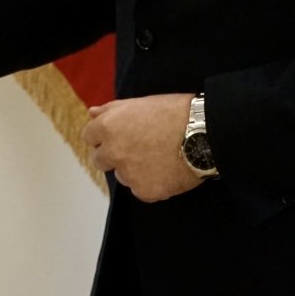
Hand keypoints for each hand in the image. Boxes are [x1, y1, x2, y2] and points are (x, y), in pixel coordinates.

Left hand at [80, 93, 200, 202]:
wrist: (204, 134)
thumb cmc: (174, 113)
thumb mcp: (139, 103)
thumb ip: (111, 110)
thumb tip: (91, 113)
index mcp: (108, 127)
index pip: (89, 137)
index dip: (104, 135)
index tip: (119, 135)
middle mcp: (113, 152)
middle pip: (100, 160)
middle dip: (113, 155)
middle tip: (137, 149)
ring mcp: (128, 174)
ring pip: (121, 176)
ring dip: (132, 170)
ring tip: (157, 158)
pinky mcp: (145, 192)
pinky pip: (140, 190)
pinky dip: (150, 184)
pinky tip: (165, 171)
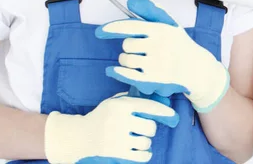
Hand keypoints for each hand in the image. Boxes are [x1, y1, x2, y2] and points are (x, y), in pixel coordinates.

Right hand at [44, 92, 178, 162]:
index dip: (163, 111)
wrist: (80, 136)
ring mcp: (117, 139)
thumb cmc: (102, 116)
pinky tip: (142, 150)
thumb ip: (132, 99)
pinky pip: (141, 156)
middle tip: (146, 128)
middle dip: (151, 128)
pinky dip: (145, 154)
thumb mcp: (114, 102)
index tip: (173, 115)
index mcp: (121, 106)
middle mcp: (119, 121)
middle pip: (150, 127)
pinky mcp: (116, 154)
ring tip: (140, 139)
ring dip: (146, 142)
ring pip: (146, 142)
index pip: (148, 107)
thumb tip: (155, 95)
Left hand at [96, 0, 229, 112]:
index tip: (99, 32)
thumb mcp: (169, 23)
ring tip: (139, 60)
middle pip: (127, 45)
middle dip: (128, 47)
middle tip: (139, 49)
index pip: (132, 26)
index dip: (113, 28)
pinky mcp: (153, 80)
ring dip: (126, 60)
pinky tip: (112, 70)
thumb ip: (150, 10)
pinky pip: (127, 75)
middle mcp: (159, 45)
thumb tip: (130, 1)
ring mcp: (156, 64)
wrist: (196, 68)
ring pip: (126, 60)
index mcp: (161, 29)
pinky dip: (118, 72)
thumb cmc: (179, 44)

++++++++++

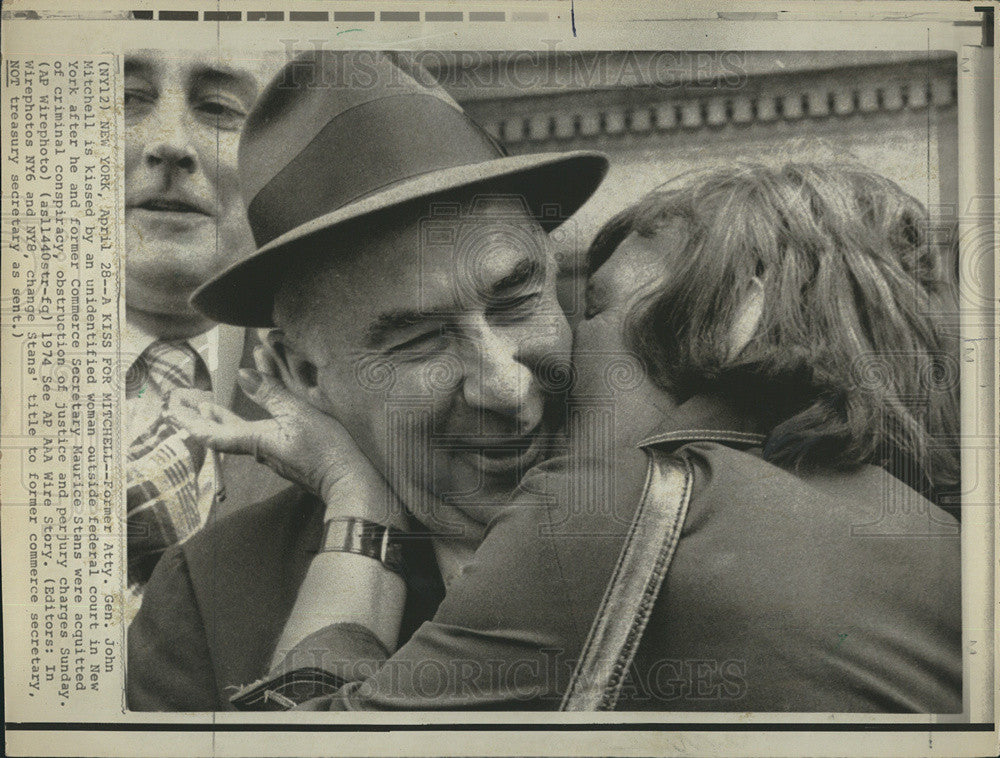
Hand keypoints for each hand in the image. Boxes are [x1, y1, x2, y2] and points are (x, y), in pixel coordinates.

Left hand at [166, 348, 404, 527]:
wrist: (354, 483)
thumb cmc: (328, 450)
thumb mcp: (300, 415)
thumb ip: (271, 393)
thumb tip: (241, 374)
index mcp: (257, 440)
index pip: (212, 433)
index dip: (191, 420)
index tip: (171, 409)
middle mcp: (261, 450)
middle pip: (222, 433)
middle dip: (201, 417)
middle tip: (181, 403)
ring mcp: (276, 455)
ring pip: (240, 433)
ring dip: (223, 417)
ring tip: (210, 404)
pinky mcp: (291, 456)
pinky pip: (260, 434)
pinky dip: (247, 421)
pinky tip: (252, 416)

++++++++++

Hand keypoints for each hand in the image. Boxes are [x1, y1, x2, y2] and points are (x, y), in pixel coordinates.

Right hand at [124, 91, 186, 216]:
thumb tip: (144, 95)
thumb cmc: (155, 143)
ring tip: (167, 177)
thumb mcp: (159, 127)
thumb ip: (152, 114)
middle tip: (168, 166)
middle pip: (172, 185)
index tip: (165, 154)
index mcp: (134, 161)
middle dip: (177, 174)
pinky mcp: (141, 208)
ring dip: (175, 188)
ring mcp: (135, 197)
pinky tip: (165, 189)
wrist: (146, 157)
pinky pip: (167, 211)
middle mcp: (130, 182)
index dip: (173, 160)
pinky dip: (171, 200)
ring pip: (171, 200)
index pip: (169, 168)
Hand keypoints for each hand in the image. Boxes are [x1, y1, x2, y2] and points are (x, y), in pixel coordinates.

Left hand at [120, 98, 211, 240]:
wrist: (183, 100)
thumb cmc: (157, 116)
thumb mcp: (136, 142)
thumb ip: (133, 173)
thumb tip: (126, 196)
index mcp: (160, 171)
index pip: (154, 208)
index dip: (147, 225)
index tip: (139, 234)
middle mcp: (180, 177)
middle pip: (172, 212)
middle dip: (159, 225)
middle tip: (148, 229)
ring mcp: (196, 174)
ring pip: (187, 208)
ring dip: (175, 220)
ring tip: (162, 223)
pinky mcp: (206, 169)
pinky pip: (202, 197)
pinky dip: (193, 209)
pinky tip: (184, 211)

++++++++++

[Problem to work on]: Output the material above exactly, but only from the line that carries "middle pip: (172, 212)" through the line that carries "pinky tip: (184, 211)".

[Expected answer]:
middle pip: (172, 212)
middle dip: (159, 225)
middle tip: (148, 229)
ring mcp: (196, 174)
ring pip: (187, 208)
ring dip: (175, 220)
ring tip: (162, 223)
pinky mcp: (206, 169)
pinky pip: (202, 197)
pinky dip: (193, 209)
pinky tip: (184, 211)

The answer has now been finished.